Несмотря на свою привязанность к Черчиллю, я давно поняла, что отцом он был требовательным. Он сам признавался, что чересчур рьяно боролся за то, чтобы трое его сыновей и дочь не выросли мягкотелыми и избалованными детьми, которым все дано и каких ему доводилось видеть в других богатых семьях. Своих детей он приучал к упорному труду, хотел, чтобы они всегда добивались поставленных целей и неуклонно выполняли свои обязательства. Черчилль-отец был скуп на похвалы и сурово наказывал.
Жизнь Черчилля не щадила, но он оставался борцом и своих детей учил тому же. Они добились прекрасных результатов и в науке, и в спорте, что позволяло им бесстрашно идти по жизни, не выбирая легких путей. Лень и эгоизм вызывали у Черчилля отвращение, поэтому любой намек на это душился в зародыше. Наиболее снисходителен Черчилль был к Хейвен, своей единственной дочери и самому младшему ребенку в семье. Строже всего он обходился со своим старшим сыном, Гейджем, ребенком от первой супруги.
Наслушавшись от Черчилля историй о его детях, я с легкостью разгадала, что Гейдж – его гордость, на него он возлагал самые большие надежды. Гейджу было двенадцать, когда в элитном пансионе, где он учился, случился пожар. Так он, рискуя жизнью, помогал спасать товарищей из своего общежития. Пожар вспыхнул ночью в комнате отдыха на третьем этаже, где не оказалось огнетушителей. Как рассказывал Черчилль, Гейдж оставался внутри до тех пор, пока не уверился, что все школьники разбужены и выбрались из здания. Он покинул его последним и сам чуть не погиб, надышавшись дымом и получив ожоги второй степени. Меня эта история очень впечатлила, но еще больше впечатлили комментарии Черчилля по этому поводу. «Он всего-навсего поступил так, как я от него и ожидал, – сказал Черчилль. – Сделал то, что сделал бы любой член нашей семьи». Иными словами, спасение людей из горящего здания никто из Тревисов не счел бы чем-то из ряда вон выходящим, это едва заслуживало внимания.
Гейдж окончил Техасский университет и Гарвардскую школу бизнеса, а теперь работал в двух местах – в инвестиционной фирме Черчилля и в своей собственной компании. Другие сыновья Тревиса пошли своим путем.

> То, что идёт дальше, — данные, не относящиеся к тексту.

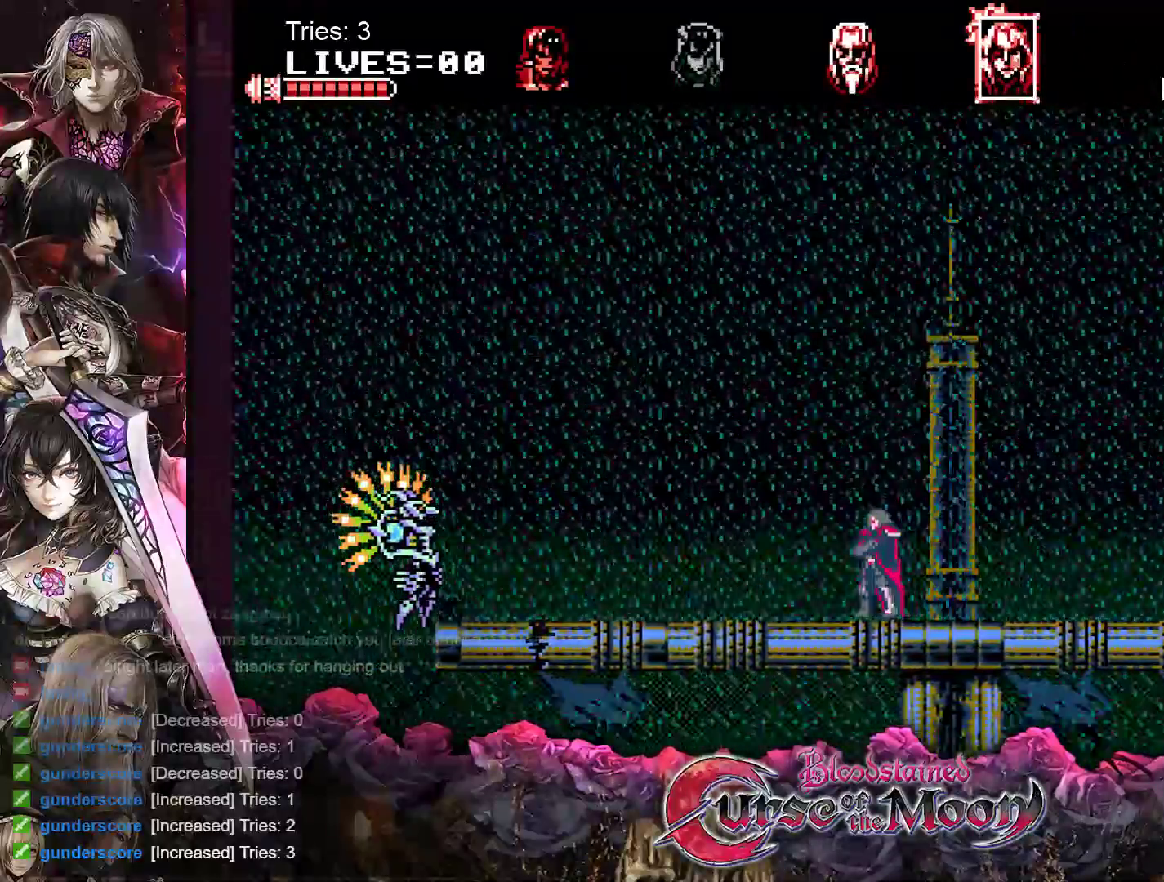
{"buttons": ["DPAD_LEFT"], "events": []}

Я не знала, работал ли Гейдж у отца по личному выбору, по воле отца или просто занял то место, которое ему предназначалось заранее. А также не знала, не таится ли в его сердце печаль от того, что приходится жить под тяжким гнетом возлагаемых на него Черчиллем надежд.
Один из братьев, Джек, вышел вперед и представился. У него были крепкое рукопожатие и непринужденная улыбка. На обветренном, с растрескавшейся от солнца кожей, лице заядлого туриста поблескивали глаза цвета черного кофе.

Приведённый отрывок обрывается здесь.